** Directions for this task **
Each record below should be reproduced as it is written, with pictures left out entirely.

** Material shown **
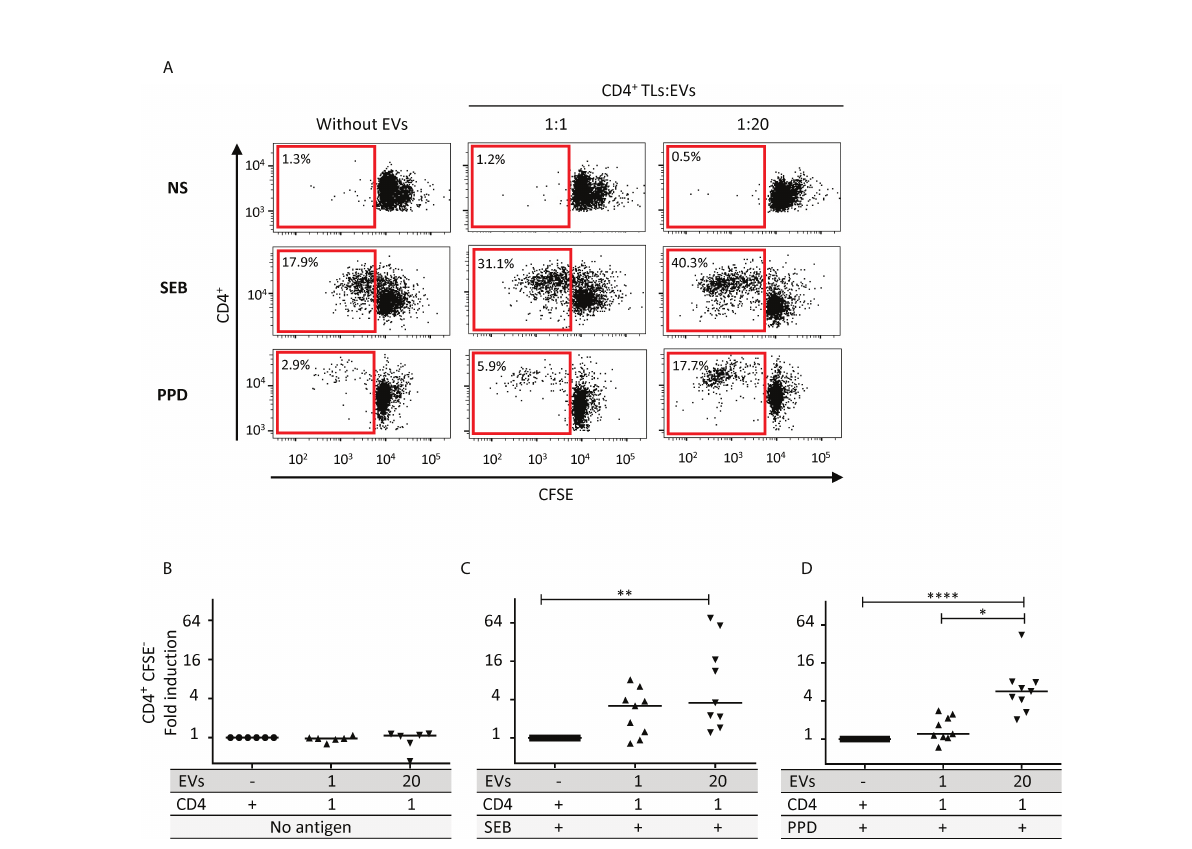
FIGURE 3 Effect of autologous EVs on CD4 + TL lymphoproliferation. (A) Sorted CD4 T cell from HDs were labeled with CFSE and cultured without EVs or with autologous EVs at ratios (CD4: EVs) of 1:1 ( ▴ ) and 1:20 ( ▾ ) for six days in the absence (NS) or presence of antigen (SEB or PPD) at 1 µg/mL. Cell division was assessed after six days of stimulation, by timed acquisition fl ow cytometry analysis for CD4 + CFSE lo T cells. Results from one representative sample are shown. (B) CD4 + TL lymphoproliferation was assessed for six HDs, for sorted CD4 + TLs cultured without EVs ( ○ ) or with total autologous EVs at ratios (CD4: EVs) of 20:1 ( ♦ ), 1:1 ( ▴ ) and 1:20 ( ▾ ) for six days. (C) CD4 + TL lymphoproliferation was assessed for nine HDs, for preparations enriched in CD4 + TLs stimulated with SEB and cultured without EVs ( ▪ ) or with total autologous EVs at ratios (CD4: EVs) of 20:1 ( ♦ ), 1:1 ( ▴ ) and 1:20 ( ▾ ) for six days. (D) CD4 + TL lymphoproliferation was assessed for nine HDs, for PBMCs stimulated with PPD and cultured without EVs ( ▪ ) or with total autologous EVs at ratios (CD4: EVs) of 1:1 ( ▴ ) and 1:20 ( ▾ ) for six days. Horizontal bars indicate the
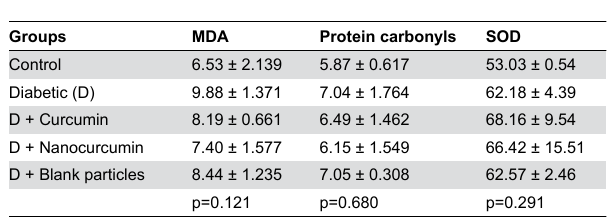
Table 1. The effect of curcumin and nanocurcumin on malondialdehyde (MDA), protein carbonyls and superoxide dismutase (SOD) parameters in rat lens.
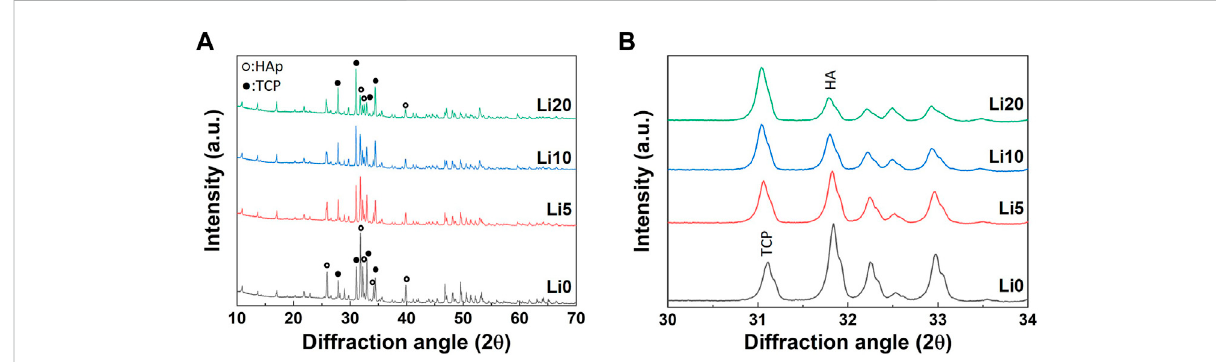
FIGURE 1 The pure BCP and Li-BCP powders after calcined at 1,000 ° C; (A) XRD patterns and (B) magni fi ed XRD patterns for the (2 1 1) and (0 2 10) peak corresponding to HAP and B-TCP phase,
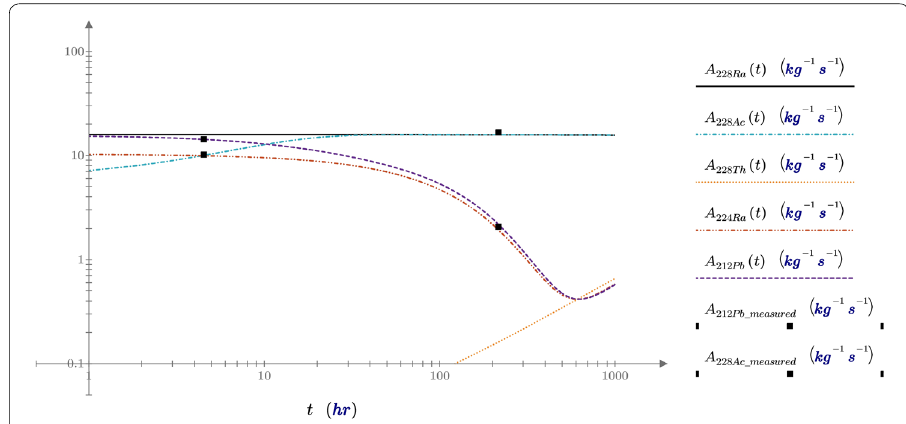
Fig. 3 Several successive transformations within the 232 Th decay series for the Bruchsal brine: The dotted lines represent the simulated time-dependent evolution over activities of 228 Ra and its daughters ( 228 Ra 228 Ac 228 Th 224 Ra). Time after sampling ( t ) is found on the x-axis. Measured activities at the times → → → of measuring t 1 and t 2 are plotted as dots. Calculations were performed by means of a CAS software (PTC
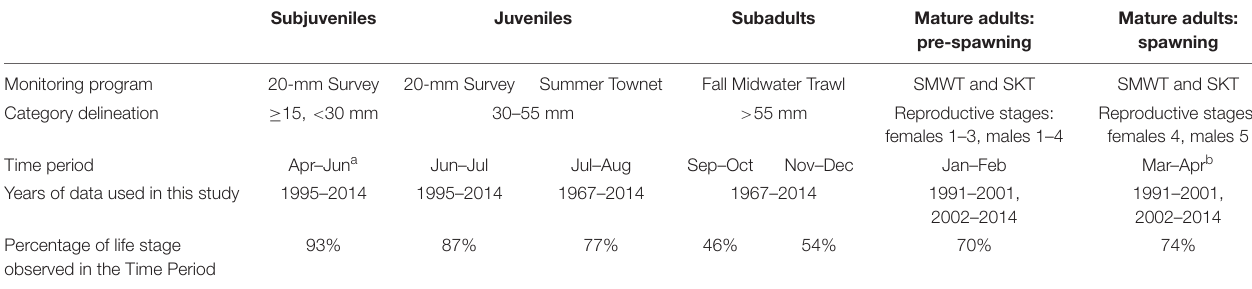
TABLE 2 | Delineation of the life stages used to examine delta smelt performance.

** Written response **
FIGURE 3 Effect of autologous EVs on CD4 + TL lymphoproliferation. (A) Sorted CD4 T cell from HDs were labeled with CFSE and cultured without EVs or with autologous EVs at ratios (CD4: EVs) of 1:1 ( ▴ ) and 1:20 ( ▾ ) for six days in the absence (NS) or presence of antigen (SEB or PPD) at 1 µg/mL. Cell division was assessed after six days of stimulation, by timed acquisition fl ow cytometry analysis for CD4 + CFSE lo T cells. Results from one representative sample are shown. (B) CD4 + TL lymphoproliferation was assessed for six HDs, for sorted CD4 + TLs cultured without EVs ( ○ ) or with total autologous EVs at ratios (CD4: EVs) of 20:1 ( ♦ ), 1:1 ( ▴ ) and 1:20 ( ▾ ) for six days. (C) CD4 + TL lymphoproliferation was assessed for nine HDs, for preparations enriched in CD4 + TLs stimulated with SEB and cultured without EVs ( ▪ ) or with total autologous EVs at ratios (CD4: EVs) of 20:1 ( ♦ ), 1:1 ( ▴ ) and 1:20 ( ▾ ) for six days. (D) CD4 + TL lymphoproliferation was assessed for nine HDs, for PBMCs stimulated with PPD and cultured without EVs ( ▪ ) or with total autologous EVs at ratios (CD4: EVs) of 1:1 ( ▴ ) and 1:20 ( ▾ ) for six days. Horizontal bars indicate the
Table 1. The effect of curcumin and nanocurcumin on malondialdehyde (MDA), protein carbonyls and superoxide dismutase (SOD) parameters in rat lens.
FIGURE 1 The pure BCP and Li-BCP powders after calcined at 1,000 ° C; (A) XRD patterns and (B) magni fi ed XRD patterns for the (2 1 1) and (0 2 10) peak corresponding to HAP and B-TCP phase,
Fig. 3 Several successive transformations within the 232 Th decay series for the Bruchsal brine: The dotted lines represent the simulated time-dependent evolution over activities of 228 Ra and its daughters ( 228 Ra 228 Ac 228 Th 224 Ra). Time after sampling ( t ) is found on the x-axis. Measured activities at the times → → → of measuring t 1 and t 2 are plotted as dots. Calculations were performed by means of a CAS software (PTC
TABLE 2 | Delineation of the life stages used to examine delta smelt performance.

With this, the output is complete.